• Prompt: The line containing "23: (394, 61)" marks the end; return exactly every line from the start of the records up to and including it, but no pictures.
BEGIN Provided information
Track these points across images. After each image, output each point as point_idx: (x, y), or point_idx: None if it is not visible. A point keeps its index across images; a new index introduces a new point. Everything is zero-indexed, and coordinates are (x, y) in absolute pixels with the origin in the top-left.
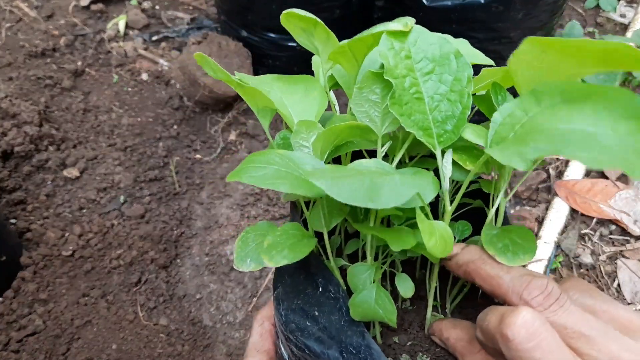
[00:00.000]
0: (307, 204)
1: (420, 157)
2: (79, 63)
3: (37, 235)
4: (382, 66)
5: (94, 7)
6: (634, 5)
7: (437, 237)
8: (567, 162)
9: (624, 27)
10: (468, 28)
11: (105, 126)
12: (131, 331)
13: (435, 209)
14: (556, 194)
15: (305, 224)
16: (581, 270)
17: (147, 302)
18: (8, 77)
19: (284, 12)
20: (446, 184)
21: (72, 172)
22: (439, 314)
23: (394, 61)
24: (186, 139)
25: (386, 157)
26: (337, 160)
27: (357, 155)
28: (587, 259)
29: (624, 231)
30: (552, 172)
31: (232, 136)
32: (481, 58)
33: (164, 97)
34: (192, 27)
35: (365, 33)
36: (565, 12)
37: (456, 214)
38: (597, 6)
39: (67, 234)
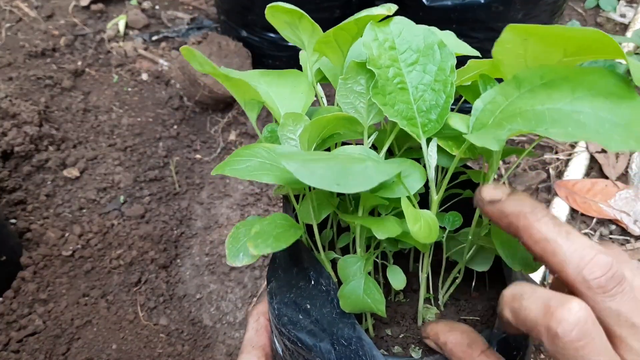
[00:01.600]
0: (298, 197)
1: (410, 149)
2: (79, 63)
3: (37, 235)
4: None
5: (94, 7)
6: (634, 5)
7: (422, 223)
8: (567, 162)
9: (624, 27)
10: (468, 28)
11: (105, 126)
12: (131, 331)
13: (426, 201)
14: (556, 194)
15: (297, 218)
16: None
17: (147, 302)
18: (8, 77)
19: (268, 6)
20: (432, 173)
21: (72, 172)
22: (432, 307)
23: (378, 51)
24: (186, 139)
25: (376, 149)
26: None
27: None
28: None
29: (624, 231)
30: (552, 172)
31: (232, 136)
32: (467, 50)
33: (164, 97)
34: (192, 27)
35: (350, 20)
36: (565, 12)
37: (447, 204)
38: (597, 6)
39: (67, 234)
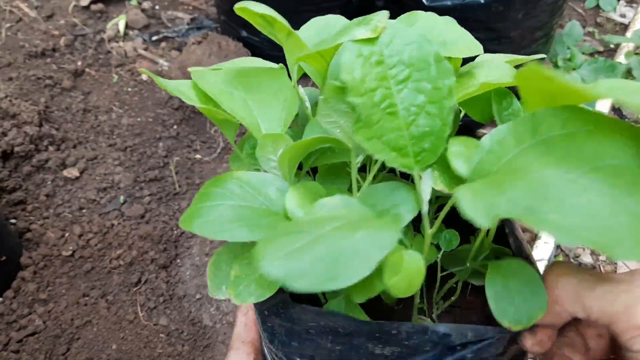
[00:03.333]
0: None
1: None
2: (79, 63)
3: (37, 235)
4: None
5: (94, 7)
6: (634, 5)
7: (402, 274)
8: None
9: (624, 27)
10: (468, 28)
11: (105, 126)
12: (131, 331)
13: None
14: None
15: None
16: None
17: (147, 302)
18: (8, 77)
19: (236, 5)
20: (425, 207)
21: (72, 172)
22: (426, 318)
23: (362, 72)
24: (186, 139)
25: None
26: (314, 171)
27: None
28: (587, 258)
29: None
30: None
31: None
32: (470, 46)
33: (164, 97)
34: (192, 27)
35: (329, 43)
36: (565, 12)
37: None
38: (597, 6)
39: (67, 234)
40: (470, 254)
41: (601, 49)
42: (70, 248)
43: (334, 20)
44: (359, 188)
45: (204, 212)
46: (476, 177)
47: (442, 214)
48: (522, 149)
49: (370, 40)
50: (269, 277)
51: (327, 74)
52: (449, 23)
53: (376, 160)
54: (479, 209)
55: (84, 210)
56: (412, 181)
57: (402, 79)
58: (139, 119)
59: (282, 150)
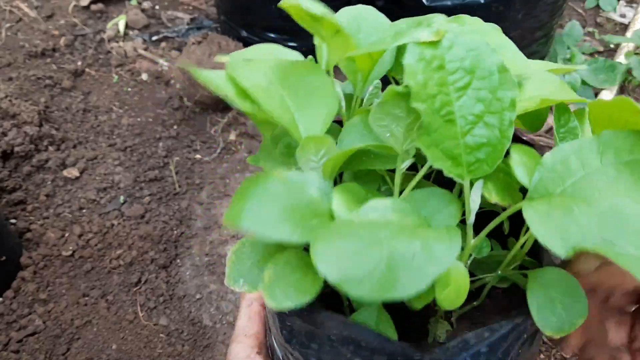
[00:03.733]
0: None
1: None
2: (79, 63)
3: (37, 235)
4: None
5: (94, 7)
6: (634, 5)
7: (451, 286)
8: None
9: (624, 27)
10: None
11: (105, 126)
12: (131, 331)
13: None
14: None
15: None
16: None
17: (147, 302)
18: (8, 77)
19: (282, 3)
20: (472, 218)
21: (72, 172)
22: (444, 321)
23: (424, 77)
24: (186, 139)
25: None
26: (356, 179)
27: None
28: None
29: None
30: None
31: (232, 136)
32: (519, 59)
33: (164, 97)
34: (192, 27)
35: (386, 44)
36: (565, 12)
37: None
38: (597, 6)
39: (67, 234)
40: (502, 261)
41: (601, 49)
42: (70, 248)
43: (366, 12)
44: (397, 192)
45: (251, 210)
46: (537, 196)
47: (489, 227)
48: (588, 173)
49: (431, 44)
50: (327, 279)
51: (371, 74)
52: (494, 30)
53: (422, 165)
54: (554, 237)
55: (84, 210)
56: (452, 189)
57: (462, 86)
58: (139, 119)
59: (328, 157)
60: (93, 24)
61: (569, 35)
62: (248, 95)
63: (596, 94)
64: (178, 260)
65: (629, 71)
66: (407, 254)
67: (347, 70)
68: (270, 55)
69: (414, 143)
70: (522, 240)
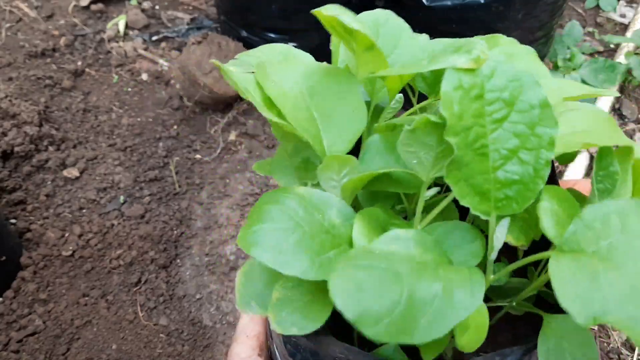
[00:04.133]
0: None
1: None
2: (79, 63)
3: (37, 235)
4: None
5: (94, 7)
6: (634, 5)
7: (472, 330)
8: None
9: (624, 27)
10: (468, 28)
11: (105, 126)
12: (131, 331)
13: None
14: None
15: None
16: None
17: (147, 302)
18: (8, 77)
19: (325, 13)
20: (494, 255)
21: (72, 172)
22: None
23: (460, 107)
24: (186, 139)
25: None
26: (371, 196)
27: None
28: None
29: None
30: None
31: (232, 136)
32: (552, 85)
33: (164, 97)
34: (192, 27)
35: (420, 67)
36: (565, 12)
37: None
38: (597, 6)
39: (67, 234)
40: (517, 287)
41: (601, 49)
42: (70, 248)
43: (384, 18)
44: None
45: (263, 234)
46: (568, 249)
47: (512, 267)
48: (627, 238)
49: (470, 71)
50: (344, 316)
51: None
52: (529, 54)
53: (445, 195)
54: (576, 302)
55: (84, 210)
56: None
57: (499, 118)
58: (139, 119)
59: (350, 177)
60: (93, 24)
61: (569, 35)
62: (274, 104)
63: None
64: (178, 260)
65: (629, 71)
66: (428, 296)
67: (365, 81)
68: (281, 56)
69: (441, 173)
70: (543, 278)
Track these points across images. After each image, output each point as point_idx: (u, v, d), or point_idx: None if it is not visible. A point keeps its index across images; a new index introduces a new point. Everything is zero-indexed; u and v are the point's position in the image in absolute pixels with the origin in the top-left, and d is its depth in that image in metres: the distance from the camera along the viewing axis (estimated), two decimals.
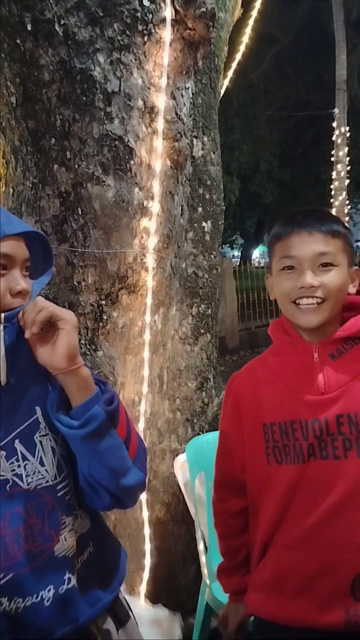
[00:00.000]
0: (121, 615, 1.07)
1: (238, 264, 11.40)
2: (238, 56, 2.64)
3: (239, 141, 12.41)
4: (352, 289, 1.16)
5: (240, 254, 24.76)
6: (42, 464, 0.94)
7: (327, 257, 1.10)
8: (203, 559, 1.98)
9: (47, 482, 0.95)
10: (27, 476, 0.93)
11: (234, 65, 2.61)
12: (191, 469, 1.99)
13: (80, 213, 1.83)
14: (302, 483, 1.14)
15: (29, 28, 1.70)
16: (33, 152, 1.85)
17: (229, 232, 21.74)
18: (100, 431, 0.92)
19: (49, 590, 0.92)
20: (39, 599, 0.91)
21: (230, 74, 2.65)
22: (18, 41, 1.72)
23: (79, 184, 1.81)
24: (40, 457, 0.94)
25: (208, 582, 1.91)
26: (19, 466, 0.93)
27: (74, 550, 0.97)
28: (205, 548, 1.97)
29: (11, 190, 1.95)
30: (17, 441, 0.93)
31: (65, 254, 1.84)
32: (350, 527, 1.10)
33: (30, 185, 1.88)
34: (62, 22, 1.69)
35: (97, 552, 1.03)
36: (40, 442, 0.95)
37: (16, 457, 0.93)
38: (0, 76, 1.84)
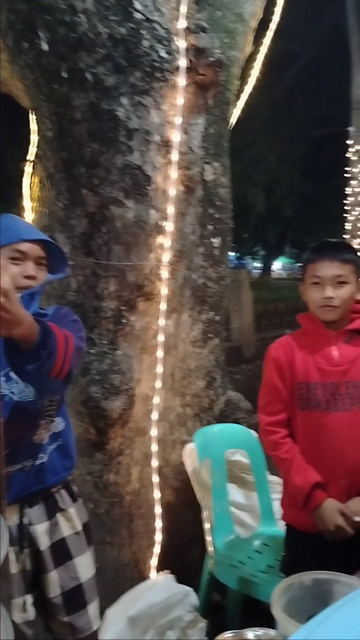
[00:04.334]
0: (72, 494, 1.57)
1: (259, 275, 11.59)
2: (248, 88, 2.93)
3: (265, 153, 12.65)
4: (358, 296, 1.63)
5: (262, 265, 24.89)
6: (27, 386, 1.40)
7: (342, 278, 1.58)
8: (209, 537, 2.24)
9: (30, 398, 1.41)
10: (18, 393, 1.40)
11: (245, 96, 2.90)
12: (200, 456, 2.26)
13: (104, 231, 2.14)
14: (320, 426, 1.61)
15: (64, 75, 2.02)
16: (65, 179, 2.16)
17: (251, 243, 21.89)
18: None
19: (28, 462, 1.43)
20: (22, 466, 1.42)
21: (241, 103, 2.94)
22: (55, 86, 2.05)
23: (103, 206, 2.12)
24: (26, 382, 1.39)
25: (213, 555, 2.17)
26: (12, 386, 1.39)
27: (47, 441, 1.48)
28: (211, 527, 2.23)
29: (46, 210, 2.27)
30: (11, 372, 1.37)
31: (91, 266, 2.15)
32: (355, 458, 1.60)
33: (62, 206, 2.20)
34: (93, 70, 2.01)
35: (65, 445, 1.54)
36: None
37: (11, 381, 1.39)
38: (38, 114, 2.17)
END Provided information
• Worked solution:
Track these points across images. After each image, output each point as point_idx: (x, y), or point_idx: None if it is not visible. A point keeps its index across images; a new index introduces a new point. Everything is zero-indexed, and coordinates are (x, y) in absolute pixels with the origin in the top-left.
[00:00.000]
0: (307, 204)
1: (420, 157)
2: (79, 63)
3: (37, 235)
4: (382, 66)
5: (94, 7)
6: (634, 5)
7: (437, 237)
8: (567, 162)
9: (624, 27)
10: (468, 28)
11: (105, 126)
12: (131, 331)
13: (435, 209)
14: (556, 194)
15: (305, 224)
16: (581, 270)
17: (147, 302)
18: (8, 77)
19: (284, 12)
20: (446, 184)
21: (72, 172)
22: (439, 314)
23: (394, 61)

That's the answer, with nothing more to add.